===== Given text

Inclusive, liberal Catholic and post-evangelical Christians characterise their movements as motivated by a rethink of theology (questioning archaic dogmas), and extending the scope of social justice (centred on liberation and equity). Less often admitted is the extent to which liberal Christianity is motivated by a very personal angst about one’s own past.
Liberal-minded Christians who grew up in conservative evangelical, Pentecostal and traditionalist Catholic churches are likely to have encountered teachings and pastoral approaches they now find narrow and exclusionary, and a church culture they now shudder at.
Of course, revisiting and interrogating earlier expressions of faith is entirely healthy. Real faith is self-critical and unafraid of hard questions.
But a determined flight from hurt or shame in childhood can leave people vulnerable to looking for healing and redemption in dodgy places (a classic trope is the ex-Catholic drawn into a cult).
It was natural that a Christian movement dedicated to inclusion, and in reaction to a narrow faith from the past, would reach for today’s cultural icon of inclusion, the drag queen, and make them centre stage. The presence of a drag queen adds a halo of warm inclusivity; it blows a raspberry at the puritanical pastor or prejudiced priest from the past. It tells the world, ‘I’ve broken free’.
For a certain type of liberal-minded Christian, the drag queen represents faith in the creative, limitless possibilities of the liberated self; freedom from legalism and judgement; the possibility of a life unburdened from shame.
When conservative Christians slammed the drag Lord’s Supper, they were unwittingly blaspheming against a redemptive icon of today’s progressive church: the new Queen of Heaven.

==========
===== Raw data

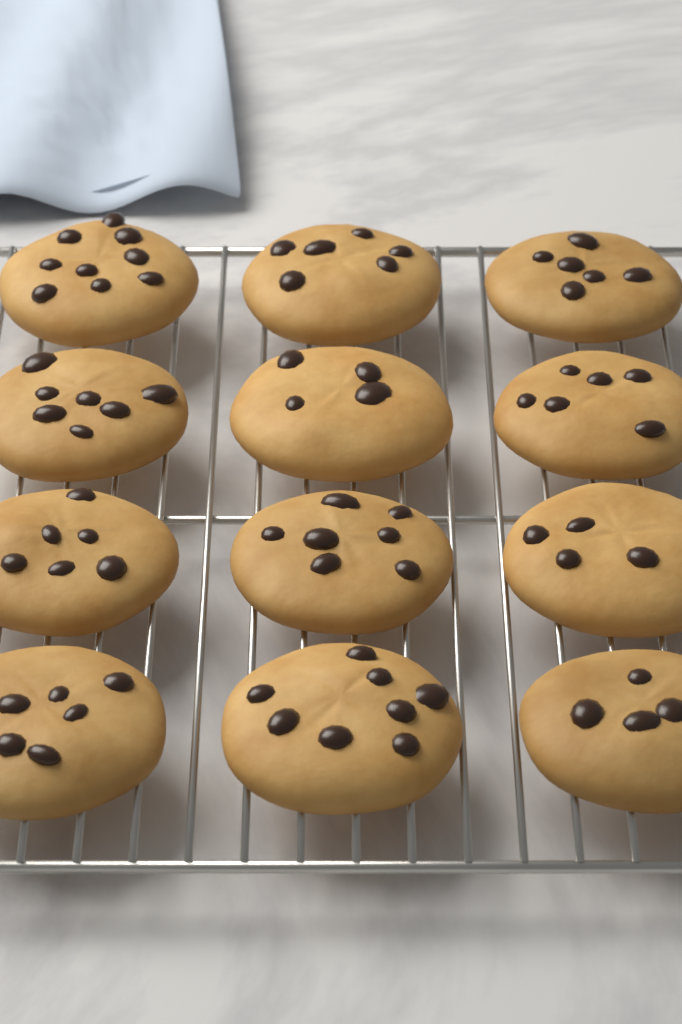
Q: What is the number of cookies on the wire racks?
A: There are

==========

Task instructions
**A)** Translate this sentence from the essay on liberal Christianity into Spanish: "Real faith is self-critical and unafraid of hard questions."
**B)** Reproduce the essay on liberal Christianity word for word, everything from "It was natural" down to "unburdened from shame.".
**C)** Write the next part of the essay on liberal Christianity and drag queens, picking up after its final sentence.

Outputs
**A)** La fe verdadera es autocrítica y no teme a las preguntas difíciles.

**B)**
It was natural that a Christian movement dedicated to inclusion, and in reaction to a narrow faith from the past, would reach for today’s cultural icon of inclusion, the drag queen, and make them centre stage. The presence of a drag queen adds a halo of warm inclusivity; it blows a raspberry at the puritanical pastor or prejudiced priest from the past. It tells the world, ‘I’ve broken free’.
For a certain type of liberal-minded Christian, the drag queen represents faith in the creative, limitless possibilities of the liberated self; freedom from legalism and judgement; the possibility of a life unburdened from shame.

**C)**
What we saw in Paris was a globally televised celebration of Dark Enchantment. In my forthcoming book Living In Wonder (pre-order here from Amazon, or click here to order a personalized copy exclusively from Eighth Day Books), I talk about how the world is becoming re-enchanted whether we see it or not, and that re-enchantment does not mean exclusively Christian re-enchantment. If we Christians do not find our way to a way of re-enchanting our experience of God, we risk losing our children to neo-pagans (I use the term loosely) who offer an experience of enchantment.
In the book, I cite Jonathan Pageau as a prophetic guide to understanding the moment, and navigating through it as a Christian. Though Pageau is Orthodox, his insights are vital for all Christians, and even non-Christians who nevertheless seek to resist cultural disintegration and dark enchantment. From Living In Wonder:
“Materialism has played itself out,” Pageau tells me. “After World War II, the philosophical materialists and reductionists claimed they could explain everything in terms of purely material reasons. But you can’t do that with consciousness. People have begun to see that there is a necessary patterning to reality, a patterning that seems to have something to do with our capacity to perceive reality and to participate in it consciously.”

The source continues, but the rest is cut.